**Tarefa proposta:**
Colete todas as linhas dos registros que contêm a palavra "Please". Maiúsculas e minúsculas fazem diferença.

**Registros exibidos:**
————————

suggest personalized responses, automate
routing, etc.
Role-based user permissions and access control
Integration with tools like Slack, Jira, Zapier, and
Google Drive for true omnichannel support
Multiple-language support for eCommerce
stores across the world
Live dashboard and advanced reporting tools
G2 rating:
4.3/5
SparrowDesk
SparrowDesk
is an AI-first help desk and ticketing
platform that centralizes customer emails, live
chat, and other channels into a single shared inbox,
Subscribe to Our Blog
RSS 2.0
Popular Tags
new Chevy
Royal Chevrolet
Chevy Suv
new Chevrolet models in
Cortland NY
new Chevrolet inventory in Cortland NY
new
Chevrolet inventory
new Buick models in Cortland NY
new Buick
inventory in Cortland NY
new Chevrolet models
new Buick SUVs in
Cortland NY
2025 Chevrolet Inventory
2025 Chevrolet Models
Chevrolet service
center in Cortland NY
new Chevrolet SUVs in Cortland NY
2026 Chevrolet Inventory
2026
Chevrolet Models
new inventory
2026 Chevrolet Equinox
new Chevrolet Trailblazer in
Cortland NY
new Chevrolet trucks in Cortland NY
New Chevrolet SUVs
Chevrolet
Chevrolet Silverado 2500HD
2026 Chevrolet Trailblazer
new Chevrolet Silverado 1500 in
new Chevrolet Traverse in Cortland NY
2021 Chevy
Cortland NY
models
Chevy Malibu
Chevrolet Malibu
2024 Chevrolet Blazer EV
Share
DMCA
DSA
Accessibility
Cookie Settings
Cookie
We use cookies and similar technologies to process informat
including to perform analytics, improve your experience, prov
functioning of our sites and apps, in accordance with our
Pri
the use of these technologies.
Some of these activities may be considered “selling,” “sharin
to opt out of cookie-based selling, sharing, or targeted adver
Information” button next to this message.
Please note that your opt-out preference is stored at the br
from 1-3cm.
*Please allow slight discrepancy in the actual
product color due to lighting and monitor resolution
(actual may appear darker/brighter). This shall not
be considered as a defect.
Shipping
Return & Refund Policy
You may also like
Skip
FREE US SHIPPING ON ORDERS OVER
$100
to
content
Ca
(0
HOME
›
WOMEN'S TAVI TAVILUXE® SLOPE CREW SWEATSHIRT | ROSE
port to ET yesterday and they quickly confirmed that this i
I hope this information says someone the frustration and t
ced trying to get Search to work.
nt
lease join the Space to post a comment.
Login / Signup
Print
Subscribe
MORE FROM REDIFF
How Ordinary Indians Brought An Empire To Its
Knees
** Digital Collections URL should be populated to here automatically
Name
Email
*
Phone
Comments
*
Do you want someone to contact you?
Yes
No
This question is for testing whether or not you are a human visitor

————————

**Resultado do exercício:**
Please note that your opt-out preference is stored at the br
*Please allow slight discrepancy in the actual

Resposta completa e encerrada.